Discussion in 'Sports and News' started by pseudo, Jun 7, 2008.

  1. Bubbler

    Bubbler Well-Known Member

    RIP Jim McKay. I wish there were some more like you today.
     
  2. BitterYoungMatador2

    BitterYoungMatador2 Well-Known Member

    I thought the same thing.
     
  3. MileHigh

    MileHigh Moderator Staff Member

    ESPN Classic right now is airing a remembrance/look back the career of McKay. Some really good stuff.
     
  4. markvid

    markvid Guest

    They need to do at least an hour (preferably 2) on ABC, in primetime, or it's an absolute crime.
     
  5. prhack

    prhack Member

    I had the pleasure of hearing Jim McKay speak at a collegiate journalism conference held at Churchill Downs in 1993 the weekend of the Derby Trial. Trip was a highlight of my college years.

    Wasn't old enough to remember Munich when it happened, but I'll never forget the story S.I. ran about McKay in an Olympic preview years later. As I recall, it talked about the famous telegram from Cronkite, as well as the poem McKay sought out to read during the closing ceremonies -- "To An Athlete Dying Young," by A.E. Houseman.

    R.I.P to someone who made a name for himself and did it with distinction and class. He will be missed.
     
  6. terrier

    terrier Well-Known Member

    Have the HBO documentary on tape - I'll be digging it out this week (the Munich sequence is absolutely chilling). The old paperback is back somewhere at my mother's house - I read it in high school.
    An Olympics without Jim McKay is like, well, a Red Sox home game played somewhere other than Fenway Park.
     
  7. Joe Williams

    Joe Williams Well-Known Member

    Had a conversation today where we tried to come up with names of famous sports "hosts" -- as opposed to baseball play-by-play men, football play-by-play men or others associated primarily with one sport -- who were peers of or even pre-dated McKay. Couldn't do it. Seems like it was him, then everyone else (both chronologically and qualitatively).

    Thoughts? Anyone?
     
  8. shotglass

    shotglass Guest

    Well, there was Cosell, who took a highly different path. But they were relatively in the same time frame.

    Love him or hate him, Howard was a larger-than-life figure for a huge part of his career.
     
  9. Just_An_SID

    Just_An_SID Well-Known Member

    BINGO!! You hit the nail right on the head.

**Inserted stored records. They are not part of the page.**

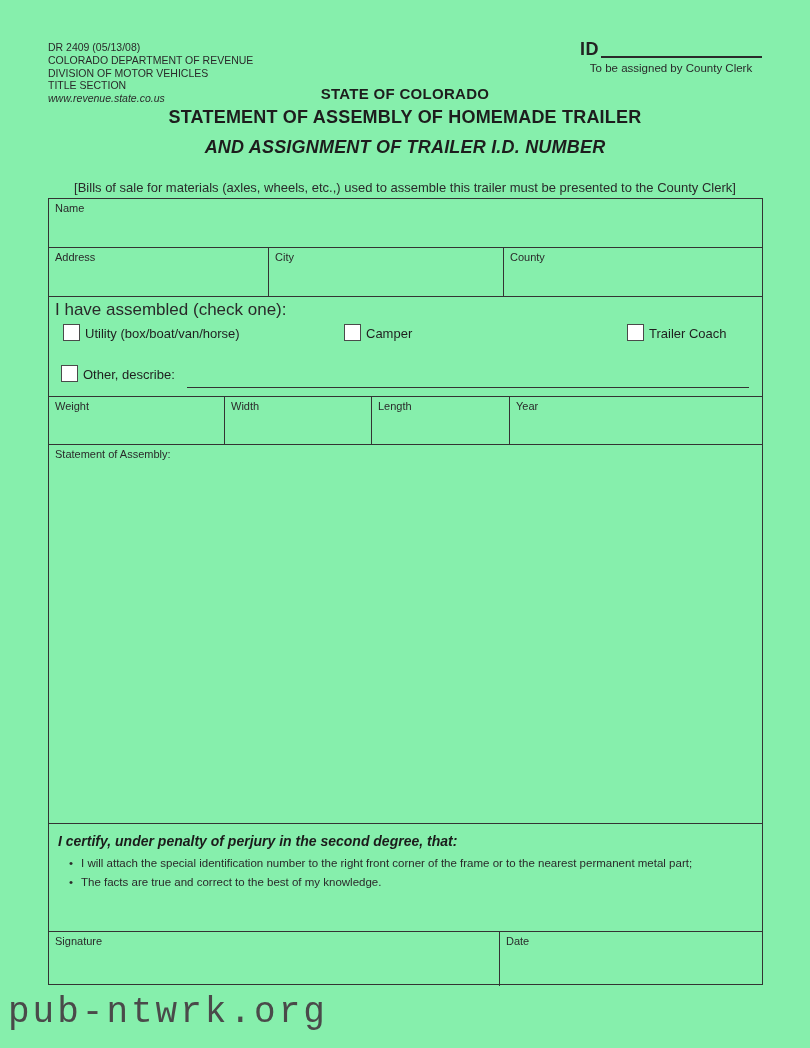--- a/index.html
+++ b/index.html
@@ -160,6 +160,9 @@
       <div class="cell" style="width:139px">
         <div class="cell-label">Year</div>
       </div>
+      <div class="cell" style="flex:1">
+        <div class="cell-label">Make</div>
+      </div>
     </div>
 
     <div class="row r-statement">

    Sportscasting now is about the sportscaster. Instead of telling the story and giving the facts, they want to entertain you.

    I compare it to nicknames. Nicknames of old were great things. The Sultan of Swat. . . The Splendid Splinter. . . The Four Hoursemen. They told the story.

    Nicknames now are the first letter of first name plus the first (or first several) letters of last name. Tracey McGrady is T-Mac. BORING!!!
     
  10. BitterYoungMatador2

    BitterYoungMatador2 Well-Known Member

    HBO is re-running the McKay documentary as I type this and it looks like it'll be re-aired on Sunday.
     
  11. DanOregon

    DanOregon Well-Known Member

    I was somewhat curious that Jim Nantz gave one of the eulogies at McKay's funeral, wondering why someone he worked with from ABC didn't do the honors (I realize McKay had relationships with a great number of sportcasters, but I'm thinking McKay's kid running CBS news and sports might have had something to do with it). That said, seeing how ABC has turned everything sports-related over to ESPN, there really isn't anybody left. And as great as ESPN is, it still doesn't match ABC during the Roone Arledge era.
     
  12. D-Backs Hack

    D-Backs Hack Guest

    Something I had forgotten: At the start, McKay was not ABC's studio host for the 1972 Olympics. Chris Schenkel was, with McKay doing track and gymnastics.

    But when the news broke, for whatever reason, Arledge wanted McKay out front.